A month after the Mobile Marketing Association released its Mobile Application Privacy Policy Framework (which we blogged about here), the GSM Association (GSMA) announced the release of its Privacy Design Guidelines for Mobile Application Development. The guidelines seek to provide developers with specific design points meant to enhance mobile application users’ abilities to guard personal information within mobile apps.

The mobile application business has experienced exponential growth over the past several years due to the increasing popularity of mobile devices. According to the GSMA, a global organization representing the interests of roughly 1,000 mobile operators and companies, “[a] critical factor for the sustainable development of [the mobile] eco-system is a robust and effective framework for the protection of privacy, where users can continue to have confidence and trust in mobile applications and services.”

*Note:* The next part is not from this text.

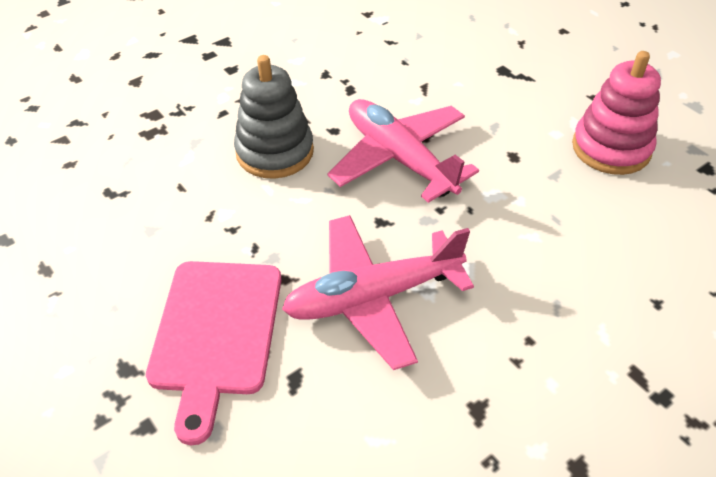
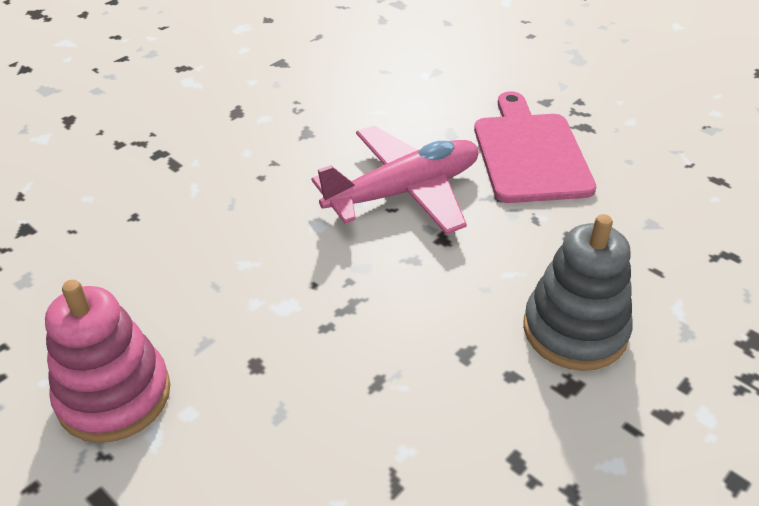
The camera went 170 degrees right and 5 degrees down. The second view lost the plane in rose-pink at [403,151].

The GSMA’s new Privacy Guidelines provide a foundation for that framework. Previously, in 2011, the GSMA published its Mobile Privacy Principles, which established certain high-level privacy principles meant to provide “meaningful transparency, notice, choice, and control for users with regards to their personal information and the safeguarding of their privacy.” The new Privacy Guidelines, which the GSMA developed through comments received from industry stakeholders and regulators, provide functional guidance regarding the implementation of those principles.

Specifically, the Privacy Guidelines encourage developers to adopt a proactive Privacy-By-Design approach by implementing the following:

Transparency, Choice, and Control

  • Give prior “who-what-why” notice and obtain a user’s “active consent” for the collection, use, and sharing of personal information, as well as any application changes affecting privacy (“active consent” occurs where a user has the opportunity to agree to the specific use of personal information)
  • Collect and use only reasonable amounts of information within the scope of the user’s expectations
  • Allow users to control the frequency of reminders about features which use personal information
  • Provide users with information and choice regarding an application’s privacy settings

Data Retention and Security

  • Ensure applications using unique identifiers are linked to the rightful user
  • Protect personal information from unauthorized access or disclosure and establish justifiable retention and deletion periods

Social Networking and Social Media

  • Ensure default settings protect privacy and allow easy control of profile information
  • Provide additional, heightened privacy measures for underage users
  • Obtain consent for any access, use, and/or sharing of location data

Mobile Advertising

  • Inform users, prior to download and/or activation, if applications are ad-supported
  • Obtain active consent for targeted advertising, profiling, and/or viral marketing
  • Ensure content is appropriate for the audience

Children and Adolescents

  • Provide age-targeted information regarding the consequences of using an application
  • Ensure the default location setting prevents a user from publishing his or her location
  • Comply with applicable jurisdictional laws regarding the protection of children
  • Where possible, include an age verification mechanism

Accountability and Enforcement

  • Assign responsibility for privacy issues throughout the application’s lifespan
  • Provide a means for users to report application problems.

Anne Bouverot, the Director General of the GSMA, labeled the Privacy Guidelines as “an important first step in establishing best practices for [the mobile application] industry.” In fact, several European mobile operators are already in the process of implementing the Privacy Guidelines for their branded mobile applications (France Telecom – Orange, Telecom Italia, Deutsche Telekom, Telekom Austria Group, Telenor Group, TeliaSonera, Vodafone, and Telefónica).